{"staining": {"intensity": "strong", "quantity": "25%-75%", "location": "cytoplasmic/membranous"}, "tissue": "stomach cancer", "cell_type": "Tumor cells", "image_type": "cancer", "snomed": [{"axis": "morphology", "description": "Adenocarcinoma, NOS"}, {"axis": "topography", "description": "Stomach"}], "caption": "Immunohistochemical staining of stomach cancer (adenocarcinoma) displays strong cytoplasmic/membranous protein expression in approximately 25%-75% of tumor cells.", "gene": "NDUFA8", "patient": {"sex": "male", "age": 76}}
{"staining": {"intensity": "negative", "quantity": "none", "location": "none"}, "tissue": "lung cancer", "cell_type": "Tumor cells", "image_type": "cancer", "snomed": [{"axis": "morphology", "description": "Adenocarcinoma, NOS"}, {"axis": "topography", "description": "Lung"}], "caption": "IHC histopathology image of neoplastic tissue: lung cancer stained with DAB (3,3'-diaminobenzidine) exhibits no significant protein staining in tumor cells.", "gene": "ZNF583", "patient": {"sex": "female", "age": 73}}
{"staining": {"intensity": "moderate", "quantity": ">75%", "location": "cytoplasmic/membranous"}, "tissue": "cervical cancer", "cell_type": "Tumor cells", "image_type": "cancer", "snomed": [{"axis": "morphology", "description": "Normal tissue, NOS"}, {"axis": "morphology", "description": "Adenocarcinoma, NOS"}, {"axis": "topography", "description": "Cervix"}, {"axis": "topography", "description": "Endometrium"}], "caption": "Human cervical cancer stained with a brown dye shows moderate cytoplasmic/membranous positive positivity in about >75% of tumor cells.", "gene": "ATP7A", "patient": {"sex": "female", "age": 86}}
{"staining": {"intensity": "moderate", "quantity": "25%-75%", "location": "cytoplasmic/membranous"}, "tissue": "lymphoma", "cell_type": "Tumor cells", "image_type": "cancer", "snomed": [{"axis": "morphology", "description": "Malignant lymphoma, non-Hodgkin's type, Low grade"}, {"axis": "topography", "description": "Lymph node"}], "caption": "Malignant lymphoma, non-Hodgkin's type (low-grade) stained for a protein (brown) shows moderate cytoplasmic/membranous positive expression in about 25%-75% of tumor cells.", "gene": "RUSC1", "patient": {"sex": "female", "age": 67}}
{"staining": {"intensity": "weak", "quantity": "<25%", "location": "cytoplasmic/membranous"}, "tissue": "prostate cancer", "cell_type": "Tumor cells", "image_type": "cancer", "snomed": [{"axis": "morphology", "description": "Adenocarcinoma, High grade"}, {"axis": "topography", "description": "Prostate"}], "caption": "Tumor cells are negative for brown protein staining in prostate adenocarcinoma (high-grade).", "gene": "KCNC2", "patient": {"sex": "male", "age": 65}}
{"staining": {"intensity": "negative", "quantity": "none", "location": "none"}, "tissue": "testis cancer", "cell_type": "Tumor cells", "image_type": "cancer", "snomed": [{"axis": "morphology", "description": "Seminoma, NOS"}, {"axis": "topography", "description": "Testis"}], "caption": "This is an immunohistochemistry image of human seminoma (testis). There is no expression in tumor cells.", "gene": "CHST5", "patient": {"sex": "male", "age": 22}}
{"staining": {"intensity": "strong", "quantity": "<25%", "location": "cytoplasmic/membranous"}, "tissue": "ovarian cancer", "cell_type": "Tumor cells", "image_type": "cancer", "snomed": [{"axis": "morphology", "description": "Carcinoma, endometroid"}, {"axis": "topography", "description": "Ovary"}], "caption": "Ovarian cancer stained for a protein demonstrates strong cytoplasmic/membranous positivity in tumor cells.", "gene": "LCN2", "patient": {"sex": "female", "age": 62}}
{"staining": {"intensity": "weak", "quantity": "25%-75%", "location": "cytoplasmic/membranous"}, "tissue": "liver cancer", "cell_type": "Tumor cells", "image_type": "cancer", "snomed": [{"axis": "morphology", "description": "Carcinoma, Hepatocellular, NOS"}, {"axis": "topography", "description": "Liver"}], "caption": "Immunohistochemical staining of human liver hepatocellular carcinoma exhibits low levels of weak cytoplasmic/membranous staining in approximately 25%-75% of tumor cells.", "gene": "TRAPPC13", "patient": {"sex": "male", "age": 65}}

# Your assignment
Repeat each record word for word.

# Exercise solution
{"staining": {"intensity": "strong", "quantity": "25%-75%", "location": "cytoplasmic/membranous"}, "tissue": "stomach cancer", "cell_type": "Tumor cells", "image_type": "cancer", "snomed": [{"axis": "morphology", "description": "Adenocarcinoma, NOS"}, {"axis": "topography", "description": "Stomach"}], "caption": "Immunohistochemical staining of stomach cancer (adenocarcinoma) displays strong cytoplasmic/membranous protein expression in approximately 25%-75% of tumor cells.", "gene": "NDUFA8", "patient": {"sex": "male", "age": 76}}
{"staining": {"intensity": "negative", "quantity": "none", "location": "none"}, "tissue": "lung cancer", "cell_type": "Tumor cells", "image_type": "cancer", "snomed": [{"axis": "morphology", "description": "Adenocarcinoma, NOS"}, {"axis": "topography", "description": "Lung"}], "caption": "IHC histopathology image of neoplastic tissue: lung cancer stained with DAB (3,3'-diaminobenzidine) exhibits no significant protein staining in tumor cells.", "gene": "ZNF583", "patient": {"sex": "female", "age": 73}}
{"staining": {"intensity": "moderate", "quantity": ">75%", "location": "cytoplasmic/membranous"}, "tissue": "cervical cancer", "cell_type": "Tumor cells", "image_type": "cancer", "snomed": [{"axis": "morphology", "description": "Normal tissue, NOS"}, {"axis": "morphology", "description": "Adenocarcinoma, NOS"}, {"axis": "topography", "description": "Cervix"}, {"axis": "topography", "description": "Endometrium"}], "caption": "Human cervical cancer stained with a brown dye shows moderate cytoplasmic/membranous positive positivity in about >75% of tumor cells.", "gene": "ATP7A", "patient": {"sex": "female", "age": 86}}
{"staining": {"intensity": "moderate", "quantity": "25%-75%", "location": "cytoplasmic/membranous"}, "tissue": "lymphoma", "cell_type": "Tumor cells", "image_type": "cancer", "snomed": [{"axis": "morphology", "description": "Malignant lymphoma, non-Hodgkin's type, Low grade"}, {"axis": "topography", "description": "Lymph node"}], "caption": "Malignant lymphoma, non-Hodgkin's type (low-grade) stained for a protein (brown) shows moderate cytoplasmic/membranous positive expression in about 25%-75% of tumor cells.", "gene": "RUSC1", "patient": {"sex": "female", "age": 67}}
{"staining": {"intensity": "weak", "quantity": "<25%", "location": "cytoplasmic/membranous"}, "tissue": "prostate cancer", "cell_type": "Tumor cells", "image_type": "cancer", "snomed": [{"axis": "morphology", "description": "Adenocarcinoma, High grade"}, {"axis": "topography", "description": "Prostate"}], "caption": "Tumor cells are negative for brown protein staining in prostate adenocarcinoma (high-grade).", "gene": "KCNC2", "patient": {"sex": "male", "age": 65}}
{"staining": {"intensity": "negative", "quantity": "none", "location": "none"}, "tissue": "testis cancer", "cell_type": "Tumor cells", "image_type": "cancer", "snomed": [{"axis": "morphology", "description": "Seminoma, NOS"}, {"axis": "topography", "description": "Testis"}], "caption": "This is an immunohistochemistry image of human seminoma (testis). There is no expression in tumor cells.", "gene": "CHST5", "patient": {"sex": "male", "age": 22}}
{"staining": {"intensity": "strong", "quantity": "<25%", "location": "cytoplasmic/membranous"}, "tissue": "ovarian cancer", "cell_type": "Tumor cells", "image_type": "cancer", "snomed": [{"axis": "morphology", "description": "Carcinoma, endometroid"}, {"axis": "topography", "description": "Ovary"}], "caption": "Ovarian cancer stained for a protein demonstrates strong cytoplasmic/membranous positivity in tumor cells.", "gene": "LCN2", "patient": {"sex": "female", "age": 62}}
{"staining": {"intensity": "weak", "quantity": "25%-75%", "location": "cytoplasmic/membranous"}, "tissue": "liver cancer", "cell_type": "Tumor cells", "image_type": "cancer", "snomed": [{"axis": "morphology", "description": "Carcinoma, Hepatocellular, NOS"}, {"axis": "topography", "description": "Liver"}], "caption": "Immunohistochemical staining of human liver hepatocellular carcinoma exhibits low levels of weak cytoplasmic/membranous staining in approximately 25%-75% of tumor cells.", "gene": "TRAPPC13", "patient": {"sex": "male", "age": 65}}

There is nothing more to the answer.